# USB device not recognized



## belledumonde (May 3, 2006)

i've been using this flash drive for maybe 7 months without problems on my pc. yesterday i saved some files (.htm file with some javascript) on it and since then it has been on my desk, doing nothing but sit there.

i plugged it in just now and i get this "USB Device Not Recognized" message.

i dont get it. what happened and what should i do?

thanks for any help!


----------



## Indoril Nerevar (Jan 7, 2006)

Do you get that message every time you plug in that flash drive? If so, do you get the same message with any other USB devices? Have you tried another USB port?


----------



## belledumonde (May 3, 2006)

hah..... it works now. wonder what happened... well, thanks anyway for reply indoril. i appreciate it!


----------



## Indoril Nerevar (Jan 7, 2006)

Glad to hear it's working now.


----------



## belledumonde (May 3, 2006)

hello! its a month later and i've run into the same problem again only now with my card reader. maybe it will be ok once i restart the computer, but could you possibly tell me why this is happening?

thanks!


----------



## Zazula (Apr 27, 2006)

I believe what's most probably happening is described in this article:
USB port may stop working after removing or inserting USB device

Other possibilities:
1. USB Devices May Not Work After You Unplug a Downstream USB Hub from the Host Controller
2. A USB device is not recognized if you attach it immediately after your Windows XP-based computer comes out of standby or hibernation
3. A USB device that is connected to a USB 2.0 hub is not detected in Windows XP Service Pack 2, Windows Server 2003 Service Pack 1, or Windows Server 2003 x64 versions
4. FIX: Fast swap of USB devices may cause USB host controller to stop functioning in Windows XP

If you have pre-SP1 Windows XP:
You Receive a "USB Device Not Recognized" Error Message When You Resume Your Computer from Suspend or Hibernation

Additional troubleshooting resource:
General USB troubleshooting in Windows XP


----------



## belledumonde (May 3, 2006)

oh okay, thanks for all the links explaining why this is happening! 

very helpful


----------



## Klasper (Oct 5, 2006)

Forgive me for ressurecting this old thead, but I just recently started having this very same issue. I use wireless internet and recently bought a d-link adapter to connect to my home network. It was working fine for a couple of days and then i updated my video card drivers and reset my machine. When I reset it the light on the adapter that lets you know that it's on just turned off and i got that usb device not recognized error. I try plugging my flash drive into a port and get the same error. Here's the funny part though..the keyboard i was using was usb and worked perfectly and so did my wireless mouse receiver. Then i plug in a completely different usb wireless device and it reads it just fine. What would you guys suggest in this situation?


----------



## ymhuang (Jul 15, 2008)

USB port may stop working after removing or inserting USB device

Does any one know above article apply to Windows Vista SP1 too? 

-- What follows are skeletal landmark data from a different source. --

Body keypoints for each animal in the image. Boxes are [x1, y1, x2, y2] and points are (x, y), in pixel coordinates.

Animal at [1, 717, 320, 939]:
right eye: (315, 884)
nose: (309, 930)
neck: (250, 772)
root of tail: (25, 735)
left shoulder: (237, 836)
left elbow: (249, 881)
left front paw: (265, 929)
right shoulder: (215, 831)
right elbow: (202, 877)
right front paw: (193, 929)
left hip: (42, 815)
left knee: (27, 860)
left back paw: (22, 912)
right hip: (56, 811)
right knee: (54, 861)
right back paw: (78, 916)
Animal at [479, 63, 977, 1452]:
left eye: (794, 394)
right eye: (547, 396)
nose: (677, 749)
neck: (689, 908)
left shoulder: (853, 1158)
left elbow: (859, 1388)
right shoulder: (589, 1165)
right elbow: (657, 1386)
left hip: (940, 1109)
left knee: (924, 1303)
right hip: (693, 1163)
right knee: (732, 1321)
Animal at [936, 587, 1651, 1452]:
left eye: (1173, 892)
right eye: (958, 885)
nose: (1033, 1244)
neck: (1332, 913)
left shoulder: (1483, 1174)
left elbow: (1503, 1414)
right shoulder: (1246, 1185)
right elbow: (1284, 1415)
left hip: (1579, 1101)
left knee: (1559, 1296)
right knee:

The article only say it applies to below OSes -

* Microsoft Windows XP Professional
* Microsoft Windows XP Professional SP1
* Microsoft Windows XP Home Edition
* Microsoft Windows Server 2003, Standard Edition (32-bit x86)
* Microsoft Windows Server 2003, Enterprise Edition (32-bit x86)
* Microsoft Windows Server 2003, Datacenter Edition (32-bit x86)
* Microsoft Windows Server 2003, Web Edition
* Microsoft Windows Server 2003, Enterprise Edition for Itanium-based Systems
* Microsoft Windows Server 2003, Datacenter Edition for Itanium-Based Systems
* Microsoft Windows Server 2003 Service Pack 1

But it also talk about how to do in Vista, I am wondering does the same issue happen on Vista too. 

I met a issue that USB HUB cannot enumerate USB device if I repeatedly reboot my Vista SP1 system. But to reactive USB host controller in device manage or to restart my system can enumerate USB device.


----------